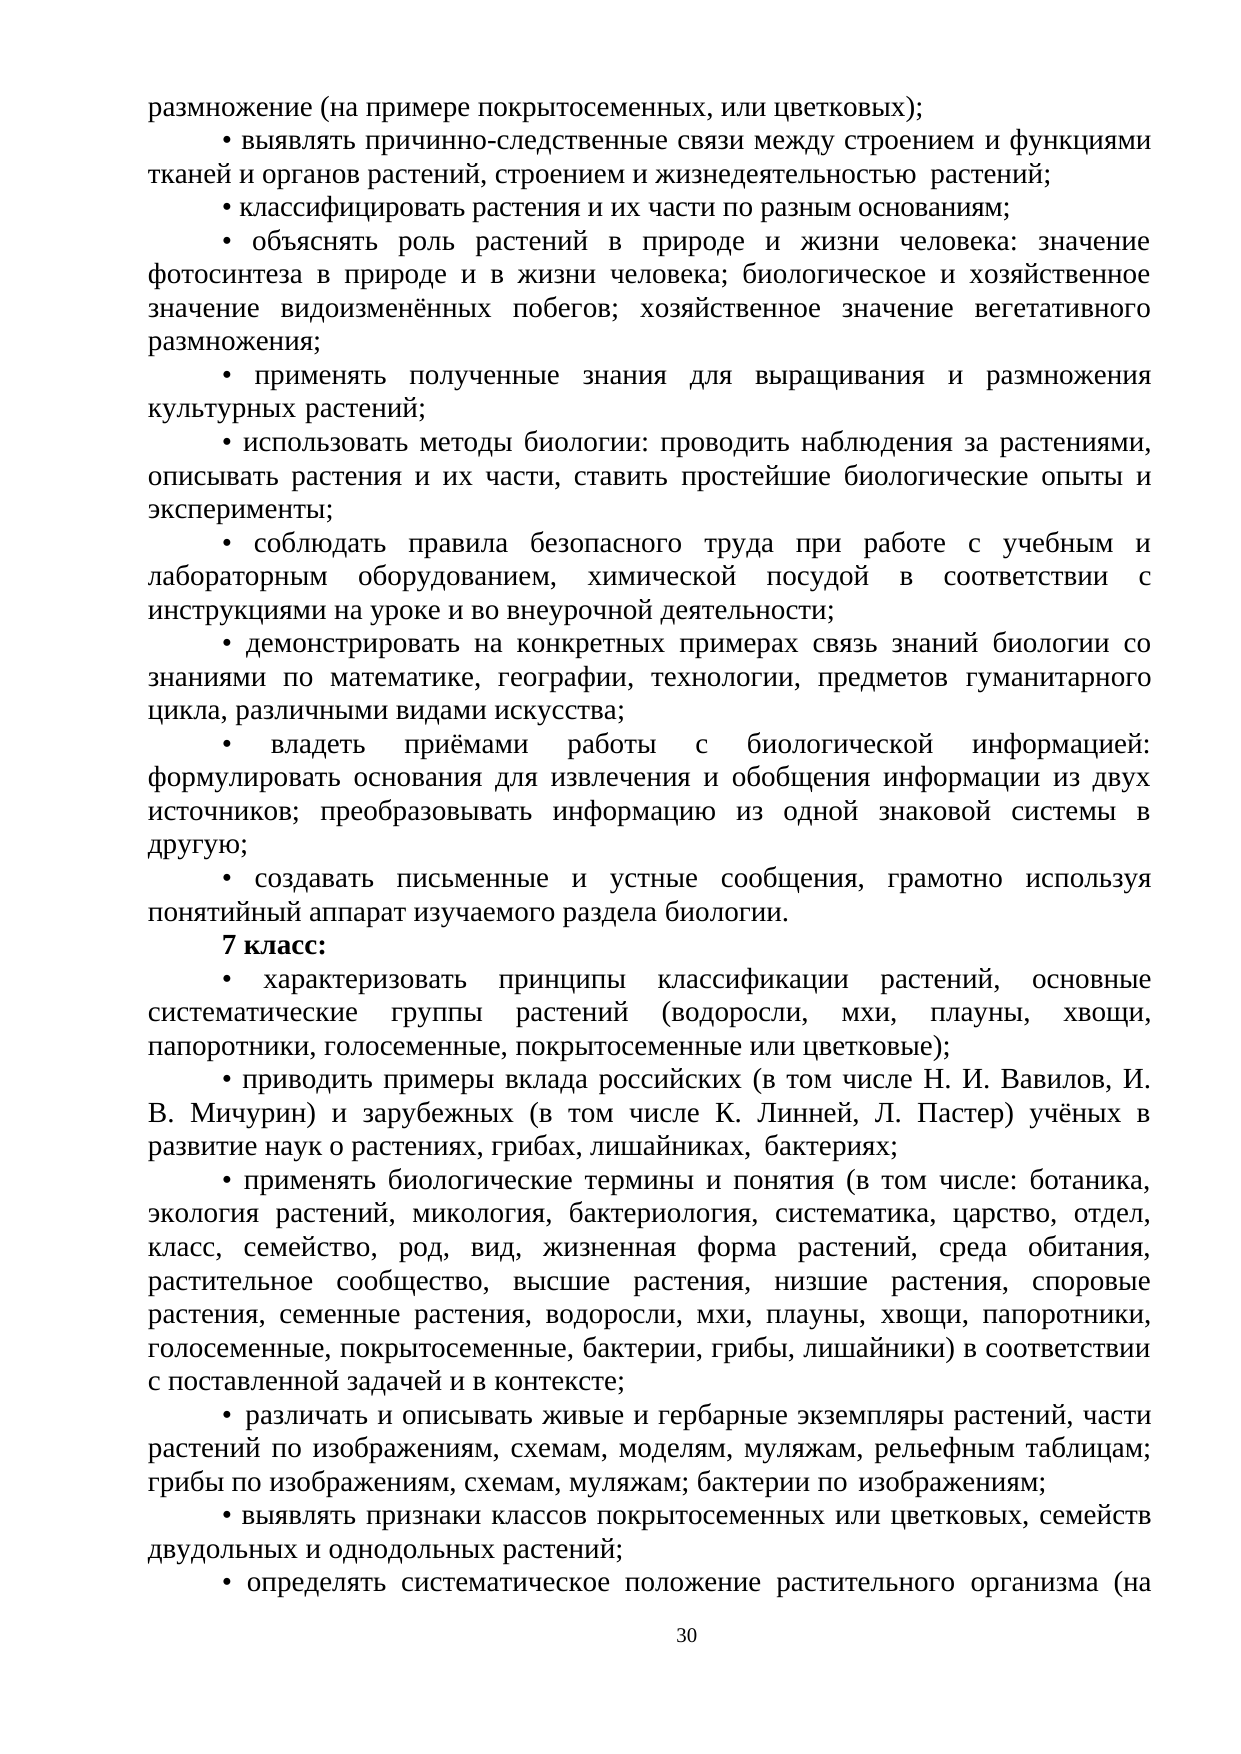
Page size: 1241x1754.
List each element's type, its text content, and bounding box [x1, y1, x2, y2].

text • соблюдать правила безопасного труда при работе с учебным и лабораторным оборудованием, химической посудой в соответствии с инструкциями на уроке и во внеурочной деятельности; [148, 525, 1152, 625]
text • использовать методы биологии: проводить наблюдения за растениями, описывать растения и их части, ставить простейшие биологические опыты и эксперименты; [148, 424, 1152, 525]
text • различать и описывать живые и гербарные экземпляры растений, части растений по изображениям, схемам, моделям, муляжам, рельефным таблицам; грибы по изображениям, схемам, муляжам; бактерии по изображениям; [148, 1397, 1152, 1497]
text • выявлять причинно-следственные связи между строением и функциями тканей и органов растений, строением и жизнедеятельностью растений; [148, 122, 1152, 189]
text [148, 1564, 1152, 1598]
text • объяснять роль растений в природе и жизни человека: значение фотосинтеза в природе и в жизни человека; биологическое и хозяйственное значение видоизменённых побегов; хозяйственное значение вегетативного размножения; [148, 223, 1152, 357]
text • демонстрировать на конкретных примерах связь знаний биологии со знаниями по математике, географии, технологии, предметов гуманитарного цикла, различными видами искусства; [148, 625, 1152, 726]
text 7 класс: [148, 927, 1152, 961]
text • владеть приёмами работы с биологической информацией: формулировать основания для извлечения и обобщения информации из двух источников; преобразовывать информацию из одной знаковой системы в другую; [148, 726, 1152, 860]
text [148, 89, 1152, 122]
text • выявлять признаки классов покрытосеменных или цветковых, семейств двудольных и однодольных растений; [148, 1497, 1152, 1564]
text • применять полученные знания для выращивания и размножения культурных растений; [148, 357, 1152, 424]
text • создавать письменные и устные сообщения, грамотно используя понятийный аппарат изучаемого раздела биологии. [148, 860, 1152, 927]
text • приводить примеры вклада российских (в том числе Н. И. Вавилов, И. В. Мичурин) и зарубежных (в том числе К. Линней, Л. Пастер) учёных в развитие наук о растениях, грибах, лишайниках, бактериях; [148, 1061, 1152, 1162]
text • классифицировать растения и их части по разным основаниям; [148, 189, 1152, 223]
text • применять биологические термины и понятия (в том числе: ботаника, экология растений, микология, бактериология, систематика, царство, отдел, класс, семейство, род, вид, жизненная форма растений, среда обитания, растительное сообщество, высшие растения, низшие растения, споровые растения, семенные растения, водоросли, мхи, плауны, хвощи, папоротники, голосеменные, покрытосеменные, бактерии, грибы, лишайники) в соответствии с поставленной задачей и в контексте; [148, 1162, 1152, 1397]
text • характеризовать принципы классификации растений, основные систематические группы растений (водоросли, мхи, плауны, хвощи, папоротники, голосеменные, покрытосеменные или цветковые); [148, 961, 1152, 1061]
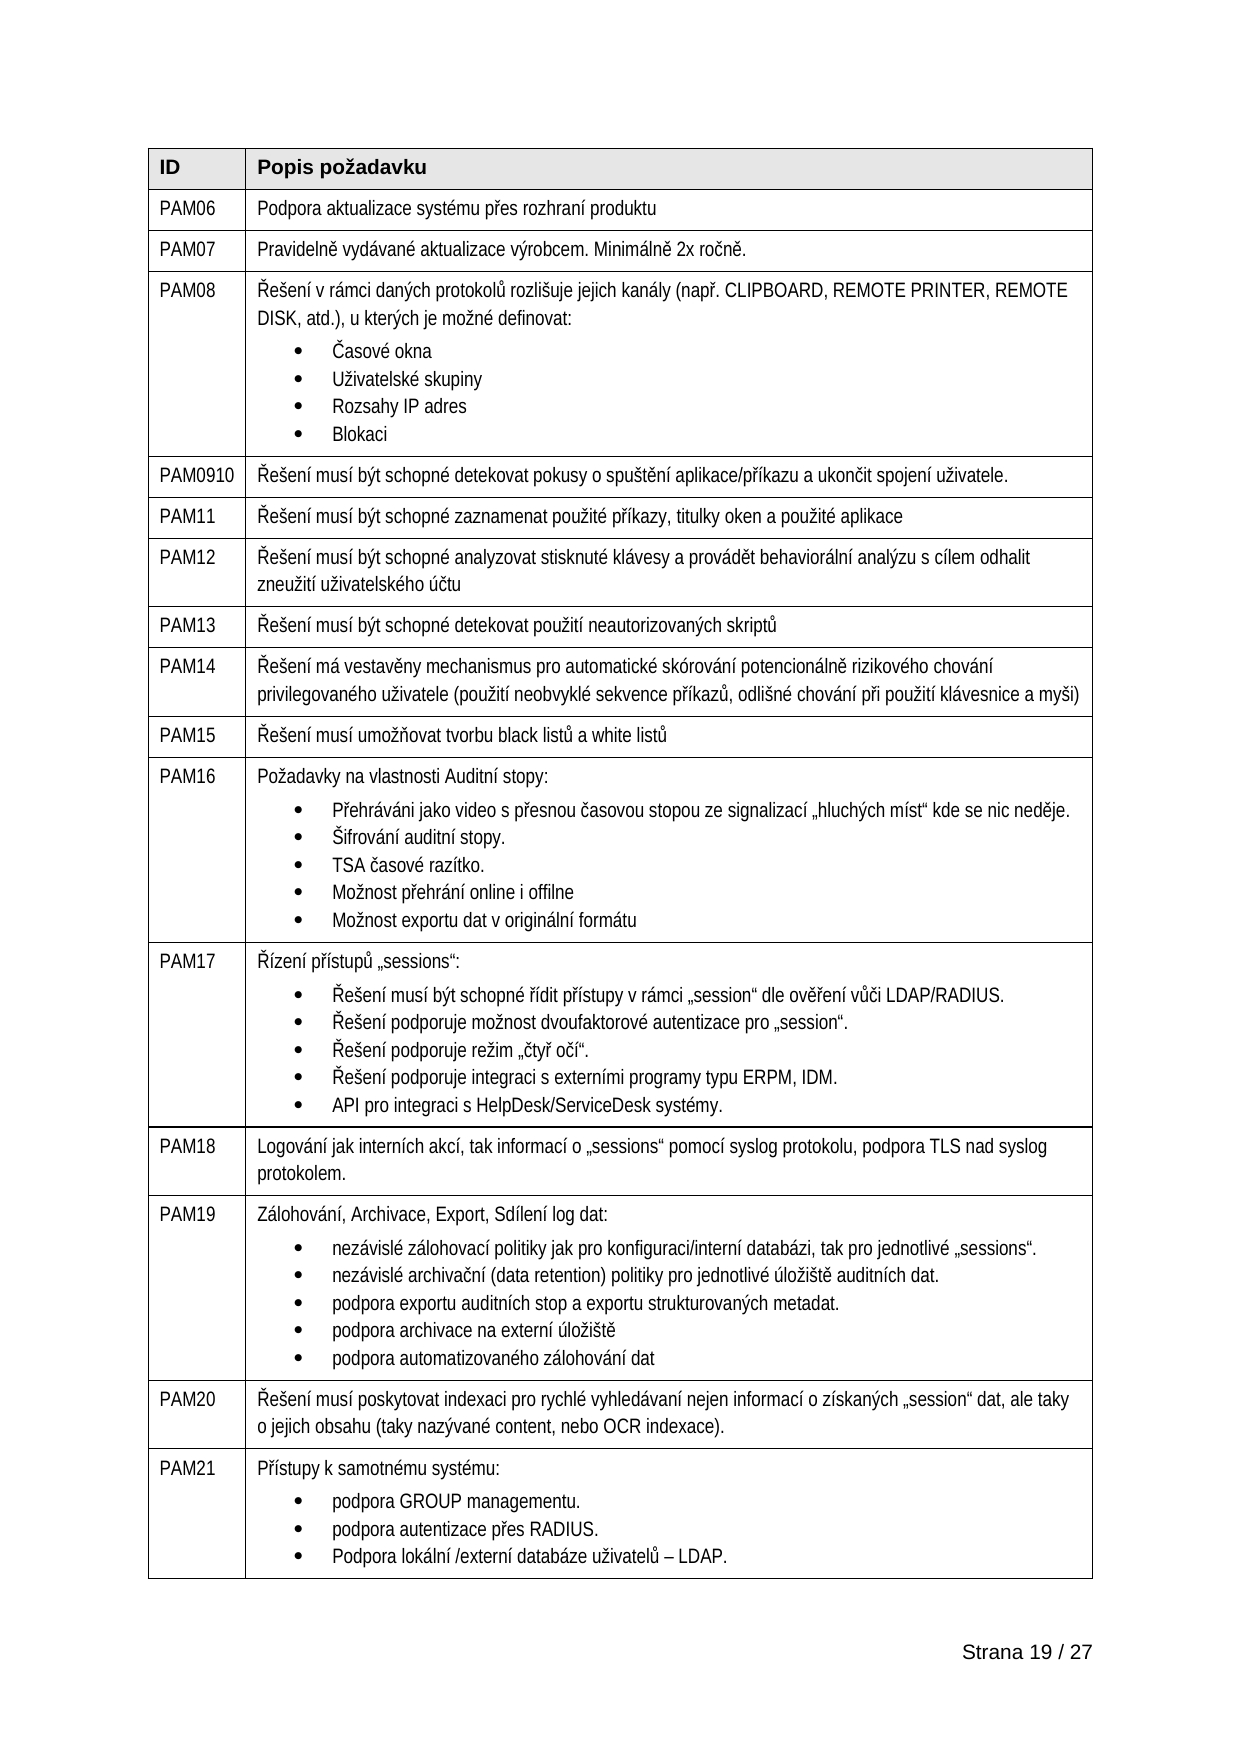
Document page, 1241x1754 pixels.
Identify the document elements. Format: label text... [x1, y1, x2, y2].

——

#### DIRECTIONS
Transcribe the full listing above exactly, with the images removed.

#### RESPONSE TO THE TASK
Page size: 1241x1754.
List each element's type, its text content, and bounding box [x1, y1, x2, y2].

text • соблюдать правила безопасного труда при работе с учебным и лабораторным оборудованием, химической посудой в соответствии с инструкциями на уроке и во внеурочной деятельности; [148, 525, 1152, 625]
text • использовать методы биологии: проводить наблюдения за растениями, описывать растения и их части, ставить простейшие биологические опыты и эксперименты; [148, 424, 1152, 525]
text • различать и описывать живые и гербарные экземпляры растений, части растений по изображениям, схемам, моделям, муляжам, рельефным таблицам; грибы по изображениям, схемам, муляжам; бактерии по изображениям; [148, 1397, 1152, 1497]
text • выявлять причинно-следственные связи между строением и функциями тканей и органов растений, строением и жизнедеятельностью растений; [148, 122, 1152, 189]
text [148, 1564, 1152, 1598]
text • объяснять роль растений в природе и жизни человека: значение фотосинтеза в природе и в жизни человека; биологическое и хозяйственное значение видоизменённых побегов; хозяйственное значение вегетативного размножения; [148, 223, 1152, 357]
text • демонстрировать на конкретных примерах связь знаний биологии со знаниями по математике, географии, технологии, предметов гуманитарного цикла, различными видами искусства; [148, 625, 1152, 726]
text 7 класс: [148, 927, 1152, 961]
text • владеть приёмами работы с биологической информацией: формулировать основания для извлечения и обобщения информации из двух источников; преобразовывать информацию из одной знаковой системы в другую; [148, 726, 1152, 860]
text [148, 89, 1152, 122]
text • выявлять признаки классов покрытосеменных или цветковых, семейств двудольных и однодольных растений; [148, 1497, 1152, 1564]
text • применять полученные знания для выращивания и размножения культурных растений; [148, 357, 1152, 424]
text • создавать письменные и устные сообщения, грамотно используя понятийный аппарат изучаемого раздела биологии. [148, 860, 1152, 927]
text • приводить примеры вклада российских (в том числе Н. И. Вавилов, И. В. Мичурин) и зарубежных (в том числе К. Линней, Л. Пастер) учёных в развитие наук о растениях, грибах, лишайниках, бактериях; [148, 1061, 1152, 1162]
text • классифицировать растения и их части по разным основаниям; [148, 189, 1152, 223]
text • применять биологические термины и понятия (в том числе: ботаника, экология растений, микология, бактериология, систематика, царство, отдел, класс, семейство, род, вид, жизненная форма растений, среда обитания, растительное сообщество, высшие растения, низшие растения, споровые растения, семенные растения, водоросли, мхи, плауны, хвощи, папоротники, голосеменные, покрытосеменные, бактерии, грибы, лишайники) в соответствии с поставленной задачей и в контексте; [148, 1162, 1152, 1397]
text • характеризовать принципы классификации растений, основные систематические группы растений (водоросли, мхи, плауны, хвощи, папоротники, голосеменные, покрытосеменные или цветковые); [148, 961, 1152, 1061]
Document page, 1241x1754 pixels.
Identify the document elements. Format: label text... [x1, y1, x2, y2].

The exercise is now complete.